I would wager a guess that it would be better if the drives didn't try
to go to the trouble of being "backwards compatible". If you get a 4KiB
sector drive, I'd see if you can get it to work by not emulating 512
byte sectors, as the partitioning and filesystem utilities are likely to
be able to make more efficient use of the drive's sectors if they know
the true sector size of the drive. You will need to pull patches from
the libata-dev.git tree's "sectsize" branch (see http://is.gd/bm8wa for
information) as full support for 4 KiB sectors is not yet in the
mainline Linux kernel.

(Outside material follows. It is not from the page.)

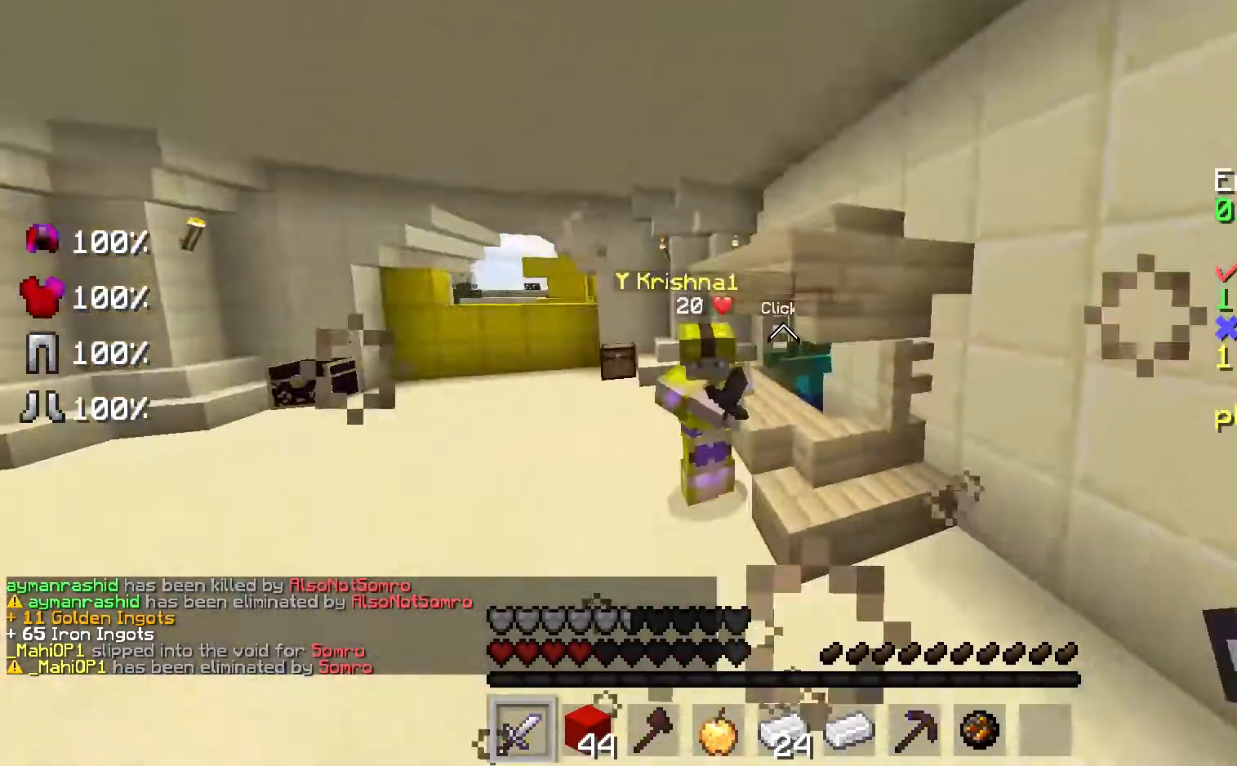
{"keys": ["w"], "mouse": ["left"], "events": [[100, "mouse_left", "up"], [333, "mouse_left", "down"], [400, "mouse_left", "up"], [433, "mouse_left", "down"]]}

As I understand it, though, that is on the list
for things to make it into 2.6.34.
> As an example parted only got alignment support for them in Dec. 2009
> (parted 2.0 or 2.1)
>
> My preferred distro is OpenSuse they only got that version of parted
> into their factory distro source code last friday. It is supposed to
> part of the "milestone 5" release they are doing over the weekend, but
> milestone 5 is effectively a alpha release of the distro.
>
> So I would have to be using a alpha release of that distro to get true
> 4KiB partition alignment support.
>
> And at this point no one has even reported testing the full alpha
> release against a 4 KiB drive.
>
> There first released version with support will be 11.3 that comes out
> in July.
Even without the support, you can use regular fdisk (or write a script
that uses sfdisk) to handle the alignment issues for you on a drive that
emulates 512 byte sectors and only exposes those to the operating
system/SATA firmware.
The one thing that I didn't realize is that the 512-byte sector is
assumed (read: hard-coded) into a lot of software at many levels. I
cannot find it at the moment, but I could have sworn that there was a
command in the ATA/SCSI command sets that an operating system or disk
driver could use to determine the underlying device's sector size.
While sectors that are not 512 bytes have not been (at least AIUI)
relatively common, they are (again, AIUI) possible and out there. I
know that CD/DVD/BD media and drives are one example of non-512 byte
sectors, but I thought that there were already magnetic and flash media
that had sector sizes that were different from 512 bytes.